EXERCISE: So that the copy stays text only, transcribe the data below exactly and exclude the images.

RECORDS:
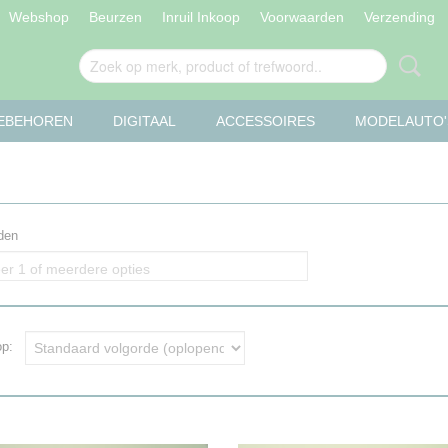
Webshop
Beurzen
Inruil Inkoop
Voorwaarden
Verzending
OEBEHOREN
DIGITAAL
ACCESSOIRES
MODELAUTO'
den
er 1 of meerdere opties
 op:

PROBLEM SOLUTION:
Webshop
Beurzen
Inruil Inkoop
Voorwaarden
Verzending
OEBEHOREN
DIGITAAL
ACCESSOIRES
MODELAUTO'
den
er 1 of meerdere opties
 op:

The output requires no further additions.